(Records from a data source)
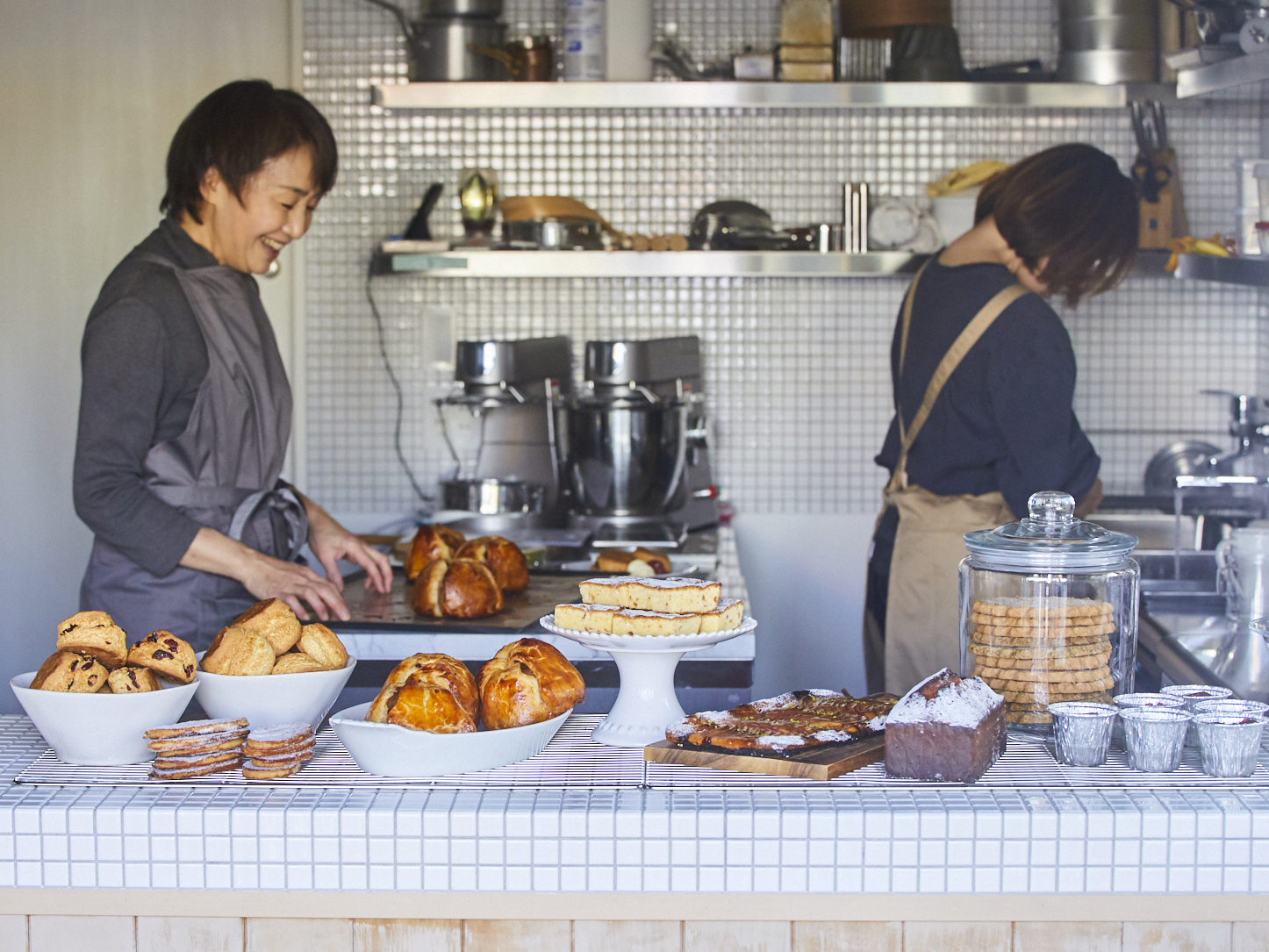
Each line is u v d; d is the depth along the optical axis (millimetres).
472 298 3631
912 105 3322
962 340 2254
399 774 1135
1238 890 1040
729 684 1720
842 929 1065
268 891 1063
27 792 1098
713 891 1053
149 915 1072
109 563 1854
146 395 1776
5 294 2465
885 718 1154
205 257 1935
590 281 3609
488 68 3379
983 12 3514
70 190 2713
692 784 1121
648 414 2990
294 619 1276
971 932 1059
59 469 2703
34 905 1069
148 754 1177
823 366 3607
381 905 1062
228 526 1917
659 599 1247
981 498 2307
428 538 2273
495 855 1053
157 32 3072
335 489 3678
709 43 3533
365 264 3623
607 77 3465
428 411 3654
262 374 2000
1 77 2438
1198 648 1754
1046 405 2197
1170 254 3207
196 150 1851
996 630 1257
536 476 3570
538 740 1197
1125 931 1055
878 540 2520
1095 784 1111
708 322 3609
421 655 1218
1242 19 2119
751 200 3586
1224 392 3246
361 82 3582
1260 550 1780
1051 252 2316
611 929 1071
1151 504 3146
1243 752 1123
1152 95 3297
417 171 3607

▸ Brief
Restate the entries above word for word, keeping pictures out of the copy.

▸ Written reply
Each line is u v d; d is the depth along the optical axis (millimetres).
472 298 3631
912 105 3322
962 340 2254
399 774 1135
1238 890 1040
729 684 1720
842 929 1065
268 891 1063
27 792 1098
713 891 1053
149 915 1072
109 563 1854
146 395 1776
5 294 2465
885 718 1154
205 257 1935
590 281 3609
488 68 3379
983 12 3514
70 190 2713
692 784 1121
648 414 2990
294 619 1276
971 932 1059
59 469 2703
34 905 1069
148 754 1177
823 366 3607
381 905 1062
228 526 1917
659 599 1247
981 498 2307
428 538 2273
495 855 1053
157 32 3072
335 489 3678
709 43 3533
365 264 3623
607 77 3465
428 411 3654
262 374 2000
1 77 2438
1198 648 1754
1046 405 2197
1170 254 3207
196 150 1851
996 630 1257
536 476 3570
538 740 1197
1125 931 1055
878 540 2520
1095 784 1111
708 322 3609
421 655 1218
1242 19 2119
751 200 3586
1224 392 3246
361 82 3582
1260 550 1780
1051 252 2316
611 929 1071
1151 504 3146
1243 752 1123
1152 95 3297
417 171 3607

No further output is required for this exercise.